Along came Geshe Tönpa, saw him reading and said, “Reading the scriptures is very, very good, but even better is practising true Dharma.” Once more the man was confused. He thought and thought and finally decided he should practise meditation, that must be true Dharma. So he sat down in meditation posture and began meditating.
Geshe Tönpa arrived and saw him. “What are you doing?”
“I’m practising true Dharma,” the man replied confidently.
To which Geshe Tönpa said, “Meditation is good, but even better is to do true Dharma practice.”
“So, what is this true Dharma?” the man asked in frustration.”Circumambulating isn’t Dharma. Reading scriptures isn’t Dharma. Meditation isn’t Dharma.”
Geshe Tönpa said, “True Dharma is renouncing this life, and putting it out of your mind.”
You have to have both revulsion and diligence, His Holiness explained. If you do not give up on this life, whatever you do becomes a worldly concern.
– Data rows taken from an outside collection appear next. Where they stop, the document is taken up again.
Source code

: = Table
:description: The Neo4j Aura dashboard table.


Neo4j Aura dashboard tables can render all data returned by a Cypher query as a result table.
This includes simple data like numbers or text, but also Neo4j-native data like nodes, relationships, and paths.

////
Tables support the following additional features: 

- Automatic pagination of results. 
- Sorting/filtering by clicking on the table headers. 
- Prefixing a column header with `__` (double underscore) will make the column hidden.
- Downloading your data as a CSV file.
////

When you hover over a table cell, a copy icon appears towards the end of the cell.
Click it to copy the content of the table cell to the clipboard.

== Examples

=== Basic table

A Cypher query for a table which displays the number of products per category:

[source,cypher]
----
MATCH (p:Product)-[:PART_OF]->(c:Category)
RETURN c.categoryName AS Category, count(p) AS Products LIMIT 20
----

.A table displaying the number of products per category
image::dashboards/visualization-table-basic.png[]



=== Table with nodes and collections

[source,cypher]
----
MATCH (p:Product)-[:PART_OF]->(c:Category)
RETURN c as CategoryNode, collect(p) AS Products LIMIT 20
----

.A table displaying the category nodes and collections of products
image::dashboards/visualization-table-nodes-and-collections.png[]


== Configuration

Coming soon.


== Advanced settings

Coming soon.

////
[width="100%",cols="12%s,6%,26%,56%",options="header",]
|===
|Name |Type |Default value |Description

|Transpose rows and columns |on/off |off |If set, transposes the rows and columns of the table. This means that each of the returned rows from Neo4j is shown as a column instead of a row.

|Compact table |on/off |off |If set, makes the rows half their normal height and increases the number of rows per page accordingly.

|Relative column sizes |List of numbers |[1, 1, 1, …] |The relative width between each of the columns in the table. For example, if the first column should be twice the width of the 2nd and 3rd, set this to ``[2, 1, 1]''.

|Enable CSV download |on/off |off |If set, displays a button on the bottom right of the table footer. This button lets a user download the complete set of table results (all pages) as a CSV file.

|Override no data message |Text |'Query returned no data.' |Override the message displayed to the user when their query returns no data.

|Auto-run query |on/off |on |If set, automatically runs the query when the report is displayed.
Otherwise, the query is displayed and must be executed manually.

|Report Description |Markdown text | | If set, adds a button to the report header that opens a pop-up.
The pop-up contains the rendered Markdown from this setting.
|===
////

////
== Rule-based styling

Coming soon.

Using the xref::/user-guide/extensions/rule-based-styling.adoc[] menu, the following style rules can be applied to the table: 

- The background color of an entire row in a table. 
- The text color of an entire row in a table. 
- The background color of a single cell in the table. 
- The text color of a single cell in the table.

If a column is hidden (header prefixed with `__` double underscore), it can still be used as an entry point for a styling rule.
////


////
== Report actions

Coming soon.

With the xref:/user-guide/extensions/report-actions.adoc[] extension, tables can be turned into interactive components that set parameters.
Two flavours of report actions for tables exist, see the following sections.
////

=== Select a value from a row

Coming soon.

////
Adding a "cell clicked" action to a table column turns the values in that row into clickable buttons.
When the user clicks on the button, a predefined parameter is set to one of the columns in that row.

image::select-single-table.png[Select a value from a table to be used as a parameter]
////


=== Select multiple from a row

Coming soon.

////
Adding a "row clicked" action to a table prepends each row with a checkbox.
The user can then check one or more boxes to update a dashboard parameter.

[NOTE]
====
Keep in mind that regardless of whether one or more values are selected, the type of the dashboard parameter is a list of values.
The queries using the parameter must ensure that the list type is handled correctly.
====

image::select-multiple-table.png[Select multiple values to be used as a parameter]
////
There are two stories about Geshe Potawa, Geshe Tönga’s main disciple. He would teach two sessions of the Dharma, in the morning and in the evening. After his evening teaching he would say to his students, “If we do not die tonight we will continue the Dharma teachings tomorrow, but we don’t know what will happen tonight.” Geshe Potawa was so aware of the urgency of Dharma practice that he refused to repair a crooked pillar in his house. “There’s no need to change the pillar. Who knows whether we might die before we finish repairing it,” he said.
If we want to die without regret, the Dharma has to be practised today, right now, the Karmapa urged those listening. Kharak Gomchung realised this. He had no time to make tea because he was aware that he could die at any time.
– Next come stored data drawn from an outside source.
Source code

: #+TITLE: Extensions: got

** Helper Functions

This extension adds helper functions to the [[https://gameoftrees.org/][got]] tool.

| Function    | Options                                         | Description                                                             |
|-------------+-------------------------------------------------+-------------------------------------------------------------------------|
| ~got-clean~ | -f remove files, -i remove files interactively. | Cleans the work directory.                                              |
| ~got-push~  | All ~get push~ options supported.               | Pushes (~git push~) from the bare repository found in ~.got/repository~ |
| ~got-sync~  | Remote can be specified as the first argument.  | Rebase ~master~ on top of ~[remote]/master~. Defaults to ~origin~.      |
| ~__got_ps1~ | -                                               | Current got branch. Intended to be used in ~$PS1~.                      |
These great masters had realised impermanence, and we need to follow their example, but, instead, we foolishly prioritise the wrong things. Counting them off on his fingers, the Karmapa enumerated our mistaken perceptions of what is important. We have clothes to wear but that is not enough, we want the best clothes. We have food to eat, but that is not enough, we want the most delicious food. We have water to drink or juice or whatever, but that alone is not enough. In Tibet we drink tea, he said, but ordinary tea isn’t enough, we need to have the oldest, most matured tea! Such thoughts indicate that we have not realised impermanence in our beings.
The Kadampa suggest we think of each day as an entire life. When we get up it is like being born from our mother’s womb. When we wash our face we think that we are being washed after birth. When we take breakfast, we think we are drinking milk at our mother’s breast, and so we continue through the day. We do our studies and our practice, then in the evening when we go to bed, we think that we are about to die. Thus we view a single day as an entire life. If we practice like that, day by day, not wasting one day, we will not waste our lives. We must not waste a single instant. This precious human life, this precious human body, demands that we have a great aim, and accomplish great things. If we postpone things, they may never happen.
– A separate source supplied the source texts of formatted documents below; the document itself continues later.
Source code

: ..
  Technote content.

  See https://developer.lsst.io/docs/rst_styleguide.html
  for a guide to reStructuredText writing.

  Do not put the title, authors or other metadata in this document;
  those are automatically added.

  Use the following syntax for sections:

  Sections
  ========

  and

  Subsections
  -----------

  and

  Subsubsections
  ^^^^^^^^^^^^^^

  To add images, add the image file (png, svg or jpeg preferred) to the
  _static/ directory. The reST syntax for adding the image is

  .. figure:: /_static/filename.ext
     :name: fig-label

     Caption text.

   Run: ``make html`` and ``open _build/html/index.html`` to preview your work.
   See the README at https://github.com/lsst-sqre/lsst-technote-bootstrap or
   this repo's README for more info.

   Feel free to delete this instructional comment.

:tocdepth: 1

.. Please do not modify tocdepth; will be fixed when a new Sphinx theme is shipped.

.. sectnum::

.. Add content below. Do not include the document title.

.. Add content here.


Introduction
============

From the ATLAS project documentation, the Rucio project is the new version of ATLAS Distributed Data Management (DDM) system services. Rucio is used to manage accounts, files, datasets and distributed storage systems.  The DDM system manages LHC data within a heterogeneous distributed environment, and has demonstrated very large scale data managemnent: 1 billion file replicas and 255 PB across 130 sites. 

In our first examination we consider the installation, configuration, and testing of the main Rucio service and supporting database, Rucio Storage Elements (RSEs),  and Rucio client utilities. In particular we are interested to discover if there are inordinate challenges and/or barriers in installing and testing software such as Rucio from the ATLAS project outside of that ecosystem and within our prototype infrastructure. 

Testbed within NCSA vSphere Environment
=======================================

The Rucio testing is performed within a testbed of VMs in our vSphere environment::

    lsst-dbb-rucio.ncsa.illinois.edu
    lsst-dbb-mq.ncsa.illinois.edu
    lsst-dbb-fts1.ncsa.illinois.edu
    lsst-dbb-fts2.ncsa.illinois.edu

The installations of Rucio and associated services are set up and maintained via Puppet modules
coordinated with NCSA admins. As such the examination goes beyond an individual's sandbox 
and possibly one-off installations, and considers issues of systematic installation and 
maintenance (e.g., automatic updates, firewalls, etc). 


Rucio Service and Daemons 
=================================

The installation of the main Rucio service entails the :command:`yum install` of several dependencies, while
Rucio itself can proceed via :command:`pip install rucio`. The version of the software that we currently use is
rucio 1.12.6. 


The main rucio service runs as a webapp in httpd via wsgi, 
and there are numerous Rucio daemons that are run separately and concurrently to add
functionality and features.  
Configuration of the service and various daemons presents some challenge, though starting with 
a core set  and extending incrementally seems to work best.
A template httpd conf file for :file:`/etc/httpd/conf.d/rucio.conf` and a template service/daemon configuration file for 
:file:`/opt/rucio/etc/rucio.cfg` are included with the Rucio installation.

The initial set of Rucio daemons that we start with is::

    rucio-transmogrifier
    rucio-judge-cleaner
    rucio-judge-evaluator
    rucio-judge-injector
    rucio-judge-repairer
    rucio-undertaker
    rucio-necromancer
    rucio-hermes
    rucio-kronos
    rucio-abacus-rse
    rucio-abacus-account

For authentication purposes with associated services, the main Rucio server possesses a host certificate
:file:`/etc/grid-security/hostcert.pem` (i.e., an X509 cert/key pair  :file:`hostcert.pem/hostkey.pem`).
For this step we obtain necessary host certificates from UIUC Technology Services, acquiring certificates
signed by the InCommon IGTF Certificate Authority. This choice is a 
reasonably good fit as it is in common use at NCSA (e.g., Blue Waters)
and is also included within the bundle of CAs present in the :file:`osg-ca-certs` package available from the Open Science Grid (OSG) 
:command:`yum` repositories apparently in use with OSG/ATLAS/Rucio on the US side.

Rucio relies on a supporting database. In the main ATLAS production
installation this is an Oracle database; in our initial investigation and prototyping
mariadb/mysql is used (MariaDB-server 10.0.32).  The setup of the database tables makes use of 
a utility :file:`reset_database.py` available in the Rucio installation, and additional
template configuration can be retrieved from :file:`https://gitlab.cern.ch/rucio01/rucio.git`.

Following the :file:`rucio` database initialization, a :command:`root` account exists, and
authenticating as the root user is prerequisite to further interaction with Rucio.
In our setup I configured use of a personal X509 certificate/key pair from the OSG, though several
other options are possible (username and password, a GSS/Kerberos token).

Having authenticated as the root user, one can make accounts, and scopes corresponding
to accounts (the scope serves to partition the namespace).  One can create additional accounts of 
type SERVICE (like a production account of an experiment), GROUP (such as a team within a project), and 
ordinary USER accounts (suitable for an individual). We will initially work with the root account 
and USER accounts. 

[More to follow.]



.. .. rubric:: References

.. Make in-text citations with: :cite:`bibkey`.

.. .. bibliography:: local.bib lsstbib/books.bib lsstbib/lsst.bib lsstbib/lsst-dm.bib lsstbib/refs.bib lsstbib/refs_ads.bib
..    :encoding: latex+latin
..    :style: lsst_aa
Collected Topics and Details of the Debate on 12 December, 2014
His Holiness explained the meaning of the term Collected Topics [it collects the meaning of all the words of the Buddhas and scholars], and gave a short history of Collected Topics and its importance in the monastic curriculum.
Last year, there was a short forty-minute debate and discussion on whether the shentong view was a true view or not. This year, on 12th December, there will be a Western style debate on two topics. The first is whether the shentong view is a true view or not. The second topic will be on which is more important, scripture or practice. There will be a group supporting and a group opposing. As this is Western style, someone will have to take the opposing side, His Holiness explained.
There will be a secret prize for the winners.
Clarifying the difference in style between Tibetan debate and Western debate, His Holiness reassured the monks that if the opponent of the ‘shentong view is a true view’ were to win, it did not mean that the shentong view is a false view. It would just mean that the debater was the best debater!